Strangled by Identity
This is great, at
National Affairs:
American politics is overwhelmed by bitterness and rancor. The norms that structure the work of our constitutional system are everywhere under attack. Partisan loyalties now seem to determine not only people's worldviews and policy priorities but also what facts they will accept or choose to treat as lies. The rhetoric of animus and apocalypse is the everyday parlance of both parties, particularly when each talks about the other. And although this polarization may have its roots inside the Beltway, its toxicity pervades the public.
None of this began with Donald Trump. It was all there in the culture wars of the Obama years and in the deep divisions of the Bush era. It is systemic. Our political dysfunction in this century looks less like a failure of individuals and more like a corrosion of our entire political culture and its institutions.
Many observers of this problem, especially on the right though increasingly on the left as well, tend to explain it by resorting to critiques of "identity politics." But identity politics is something we tend to see others doing while failing to recognize that we are doing it ourselves. And because we tend to miss the breadth of its scope and reach, we fail to see not only how central it is to the trouble with our politics but also how it might be overcome.
Identity politics is not just a problem of the left. It is a way of thinking that pervades our self-understanding. Our rancorous political conversation now consists of three competing theories of identity in America — three stories of how our differing backgrounds should shape our common political life. One of these (espoused by a significant swath of the left but increasingly co-opted by an influential minority on the right) treats politics as a continuous struggle across racial lines, and so conceives of coalitions on racial grounds. Another (advanced more commonly on the right in our time) insists that the principled distinction in our politics is not between racial groups but along the legal line of citizens versus non-citizens. Finally, the third theory of identity (espoused by some elites of both parties, and barely aware of itself as a theory of identity at all) views the other two schools of thought as pernicious and proposes its own form of identity defined by an ideal of cosmopolitan dignity.

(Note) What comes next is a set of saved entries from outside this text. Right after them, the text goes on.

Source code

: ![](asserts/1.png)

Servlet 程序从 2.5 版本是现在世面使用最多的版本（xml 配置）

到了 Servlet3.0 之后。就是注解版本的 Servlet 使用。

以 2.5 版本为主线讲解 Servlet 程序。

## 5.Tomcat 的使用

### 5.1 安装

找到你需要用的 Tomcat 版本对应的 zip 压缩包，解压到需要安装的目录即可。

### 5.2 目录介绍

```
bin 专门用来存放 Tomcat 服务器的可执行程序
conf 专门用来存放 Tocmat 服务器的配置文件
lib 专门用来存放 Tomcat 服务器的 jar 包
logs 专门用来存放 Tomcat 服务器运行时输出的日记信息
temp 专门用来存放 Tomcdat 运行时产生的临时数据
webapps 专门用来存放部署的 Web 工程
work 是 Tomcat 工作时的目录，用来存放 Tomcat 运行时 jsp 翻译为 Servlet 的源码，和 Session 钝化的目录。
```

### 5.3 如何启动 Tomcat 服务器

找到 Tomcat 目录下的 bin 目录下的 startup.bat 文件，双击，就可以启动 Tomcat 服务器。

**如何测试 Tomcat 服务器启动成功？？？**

Each of these theories, as practiced, is unstable. And each rejects the other two as un-American without really quite understanding them. It is this problem — our country's conceptual blind spot on identity — that drives so much of our present polarization. To be sure, disagreements over identity are a causa causans of why Republicans and Democrats can barely get along. But it isn't only that the two sides speak different languages; it's that our political languages fall short of our political needs.
The solution is not a new and improved theory of identity, although in time the country could use one. Instead, a practical solution would require us to begin by pivoting from philosophy to institutions. It is all well and good to debate the various theories of identity. But our leaders should also focus on building and sustaining those institutions that can concretely ground a functional civic life — one that works in practice even if it sometimes seems as though it couldn't work in theory. To begin this work, we should seek to better understand the quandary of American identity, so that we might rise above it.